Hello! I'm Haven Fernsby. My salary is 4280 euros per month.
Hello! I'm Ash Fernsby. My salary is 2158 euros per month.
The database query has been programmed inside the getEmployeesByLastName
function.
The SQL statement for the query is first written into a string variable that has been named sql
in the program
code. When writing a program, it is recommended to check the operation of an SQL query in a database editor
(such as HeidiSQL). Only when the query works, it should be embedded into Python code. In this case the query
is given the value of the last name from the parameter variable.
Once the sql
variable is ready, it should be output to the console using a print
statement. A query rarely
succeeds on the first try and troubleshooting is easier when the query is printed out to be visible. Once the
query is deemed working, the printing statement can be removed or commented out by adding a comment character (#
)
at the beginning of the line.
Once the query is finished, a cursor object is requested from the database connection object. The cursor is used to forward the SQL statement to the database server and look at the result set. In the example code the cursor is requested as follows:
cursor = connection.cursor()
Later the cursor is asked to execute the SQL statement in the string variable:
cursor.execute(sql)
Then the result set is requested from the server:
response = cursor.fetchall()
The method call fetches the entire result set. In case the result set is exceptionally large, it is be possible to
fetch the records in smaller parts using the fetchmany
and fetchone
methods. This is rarely necessary.
The result set stored in the result
variable is a list structure where the elements are tuples. Each item
in the outer structure (list) corresponds to one row in the result set. Each row is presented as a tuple where the
items are the field values in the order they were written in the SELECT
statement.
The result set of the example can be visualized as follows:
After this the result set can be processed the same way as lists. In the example each row that corresponds
to an employee is made into an employee object. The created objects are gathered in the employees
object
list that is returned as the return value of the method.
Executing UPDATE
, INSERT
and DELETE
statements that modify data is more straightforward than completing
search queries. This is because there is no need to process a result set. With these operations the database
server only returns the information of how many records were modified.
Let’s take a look at changing an employee’s salary as an example. Notice that in this example the salary value in the database is updated directly. For a single employee, the change could alternatively be done so that the employee record would first be fetched from the database, the change would be done on the Python level to the object and finally the updated state of the object would be updated to the database. However, this is not done in the example below.
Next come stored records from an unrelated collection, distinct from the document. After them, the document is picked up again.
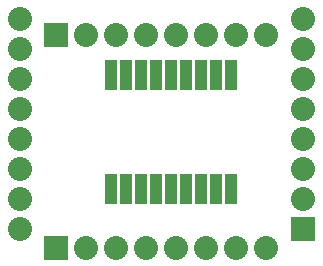
<source format=gbs>
G04 (created by PCBNEW-RS274X (2012-apr-16-27)-stable) date Mon 01 Apr 2013 09:11:56 AM PDT*
G01*
G70*
G90*
%MOIN*%
G04 Gerber Fmt 3.4, Leading zero omitted, Abs format*
%FSLAX34Y34*%
G04 APERTURE LIST*
%ADD10C,0.006000*%
%ADD11C,0.080000*%
%ADD12R,0.080000X0.080000*%
%ADD13R,0.043600X0.098700*%
G04 APERTURE END LIST*
G54D10*
G54D11*
X40945Y-29569D03*
X40945Y-30569D03*
X40945Y-31569D03*
X40945Y-32569D03*
X40945Y-33569D03*
X40945Y-34569D03*
X40945Y-35569D03*
X40945Y-36569D03*
G54D12*
X50394Y-36569D03*
G54D11*
X50394Y-35569D03*
X50394Y-34569D03*
X50394Y-33569D03*
X50394Y-32569D03*
X50394Y-31569D03*
X50394Y-30569D03*
X50394Y-29569D03*
G54D12*
X42169Y-30118D03*
G54D11*
X43169Y-30118D03*
X44169Y-30118D03*
X45169Y-30118D03*
X46169Y-30118D03*
X47169Y-30118D03*
X48169Y-30118D03*
X49169Y-30118D03*
G54D12*
X42169Y-37205D03*
G54D11*
X43169Y-37205D03*
X44169Y-37205D03*
X45169Y-37205D03*
X46169Y-37205D03*
X47169Y-37205D03*
X48169Y-37205D03*
X49169Y-37205D03*
G54D13*
X47984Y-35240D03*
X47484Y-35240D03*
X46984Y-35240D03*
X46484Y-35240D03*
X45984Y-35240D03*
X45484Y-35240D03*
X44984Y-35240D03*
X44484Y-35240D03*
X43984Y-35240D03*
X47984Y-31452D03*
X47484Y-31452D03*
X46984Y-31452D03*
X46484Y-31452D03*
X45984Y-31452D03*
X45484Y-31452D03*
X44984Y-31452D03*
X44484Y-31452D03*
X43984Y-31452D03*
M02*

</source>
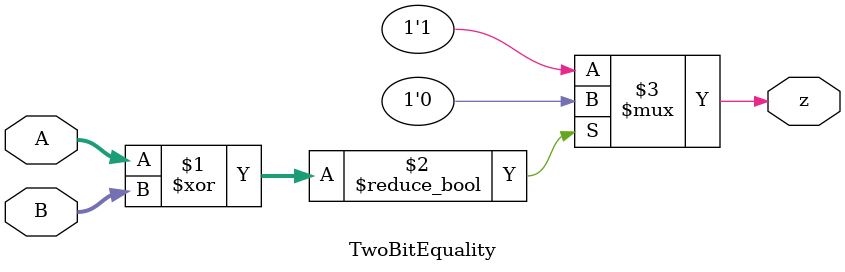
<source format=v>


module TwoBitEquality
(
  input [1:0] A,
  input [1:0] B,
  output z
);

  assign z = (A ^ B)? 1'b0 : 1'b1;

endmodule


</source>
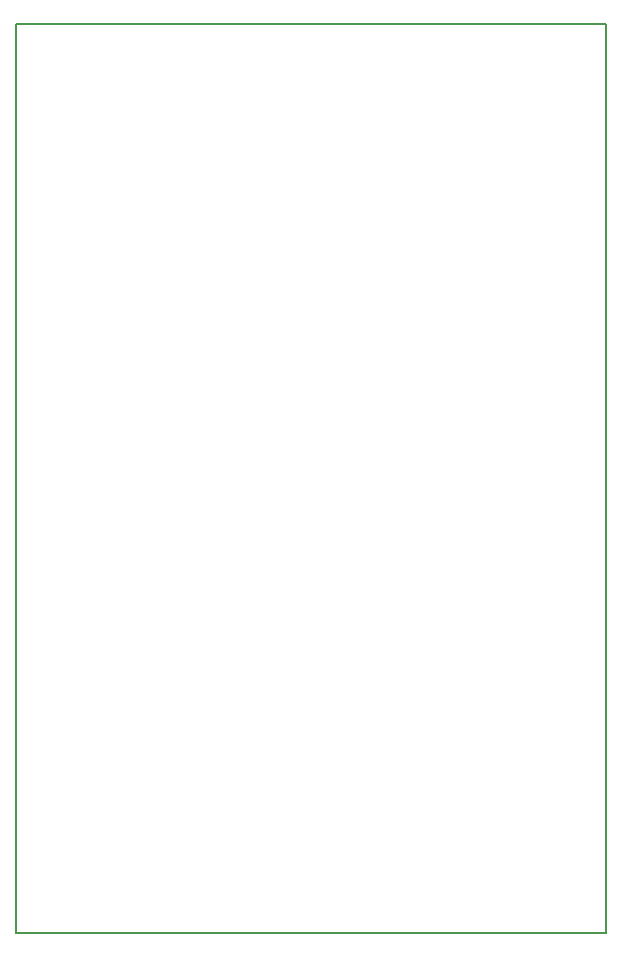
<source format=gbr>
G04 #@! TF.FileFunction,Profile,NP*
%FSLAX46Y46*%
G04 Gerber Fmt 4.6, Leading zero omitted, Abs format (unit mm)*
G04 Created by KiCad (PCBNEW 4.0.5+dfsg1-4) date Thu Nov  1 13:58:00 2018*
%MOMM*%
%LPD*%
G01*
G04 APERTURE LIST*
%ADD10C,0.100000*%
%ADD11C,0.150000*%
G04 APERTURE END LIST*
D10*
D11*
X110000000Y-117000000D02*
X110000000Y-40000000D01*
X60000000Y-117000000D02*
X110000000Y-117000000D01*
X60000000Y-40000000D02*
X60000000Y-117000000D01*
X60000000Y-40000000D02*
X110000000Y-40000000D01*
M02*

</source>
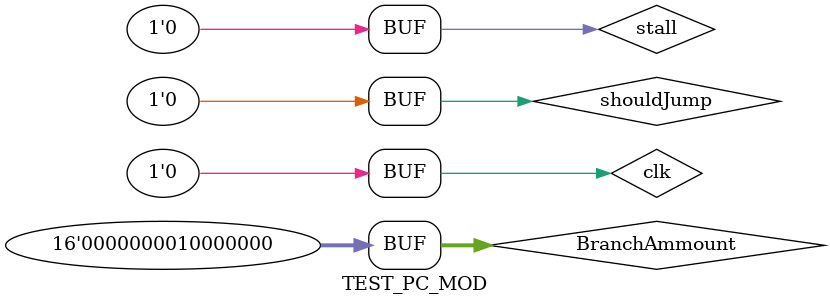
<source format=v>
`timescale 1ns / 1ps


module TEST_PC_MOD;

	// Inputs
	reg shouldJump;
	reg [15:0] BranchAmmount;
	reg clk;
   reg stall;
	// Outputs
	wire [15:0] PC;

	// Instantiate the Unit Under Test (UUT)
	PC_MOD uut (
		.shouldJump(shouldJump), 
		.BranchAmmount(BranchAmmount), 
		.clk(clk), 
		.PC(PC),
		.stall(stall)
	);

	initial begin
		// Initialize Inputs
		shouldJump = 0;
		BranchAmmount = 16'd128;
		clk = 0;
		
		stall = 1;
		#100;
		clk = 1;
		#100;
		clk = 0;	
		#100;
		clk = 1;
		#100;
		clk = 0;
 		#100;
		clk = 1;
		#100;
		clk = 0; 
		shouldJump = 1;
		#100;
		clk = 1;
		#100;
		clk = 0;
		shouldJump = 0;		
		#100;
		clk = 1;
		#100;
		clk = 0;
		#100;
		clk = 1;
		#100;
		clk = 0;
		stall = 0;
		#100;
		clk = 1;
		#100;
		clk = 0;	
		#100;
		clk = 1;
		#100;
		clk = 0;
 		#100;
		clk = 1;
		#100;
		clk = 0; 
		shouldJump = 1;
		#100;
		clk = 1;
		#100;
		clk = 0;
		shouldJump = 0;		
		#100;
		clk = 1;
		#100;
		clk = 0;
		#100;
		clk = 1;
		#100;
		clk = 0;			
	end
      
endmodule


</source>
Let’s write another global function for updating the salary information. The function builds and executes the
corresponding UPDATE
statement:
def update_salary(number, new_salary):
sql = f"UPDATE Employee SET Salary={new_salary} WHERE Number={number}"
print(sql)
cursor = connection.cursor()
cursor.execute(sql)
if cursor.rowcount==1:
print("Salary updated")
The main program is extended by adding a statement for reading input and a call to the function:
number = int(input("Enter number: "))
new_salary = float(input("Enter new salary: "))
update_salary(number, new_salary)
The function we added confirms that the change was made to the database:
Enter number: 2
Enter new salary: 3456
UPDATE Employee SET Salary=3456.0 WHERE Number=2
Salary updated
A successful update can be confirmed directly from the database by using a database editor.